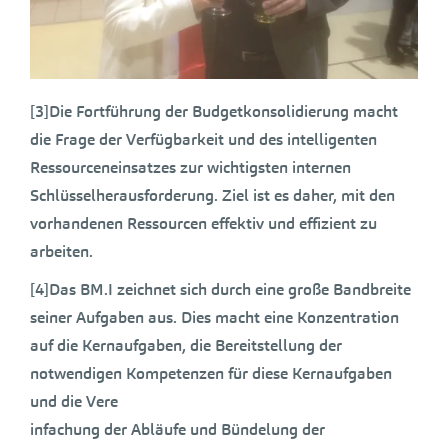
[3]Die Fortführung der Budgetkonsolidierung macht
die Frage der Verfügbarkeit und des intelligenten
Ressourceneinsatzes zur wichtigsten internen
Schlüsselherausforderung. Ziel ist es daher, mit den
vorhandenen Ressourcen effektiv und effizient zu
arbeiten.
[4]Das BM.I zeichnet sich durch eine große Bandbreite
seiner Aufgaben aus. Dies macht eine Konzentration
auf die Kernaufgaben, die Bereitstellung der
notwendigen Kompetenzen für diese Kernaufgaben
und die Vere
infachung der Abläufe und Bündelung der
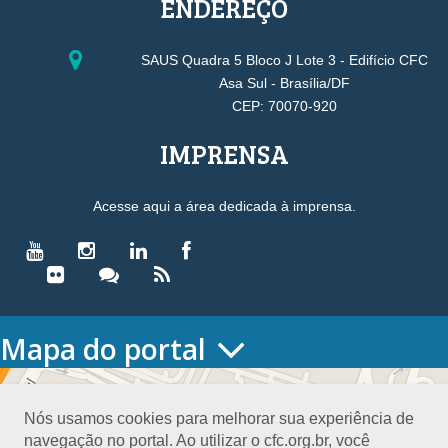
ENDEREÇO
SAUS Quadra 5 Bloco J Lote 3 - Edifício CFC
Asa Sul - Brasília/DF
CEP: 70070-920
IMPRENSA
Acesse aqui a área dedicada à imprensa.
Mapa do portal
HOME
O CONSELHO
Nós usamos cookies para melhorar sua experiência de
Conselho Diretor
navegação no portal. Ao utilizar o cfc.org.br, você
Nossa Sede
+ + + + + + +
__TASK TO CARRY OUT__. Please count the lines that hold "macht" in this data and report the total alone.

__FINAL ANSWER__. 2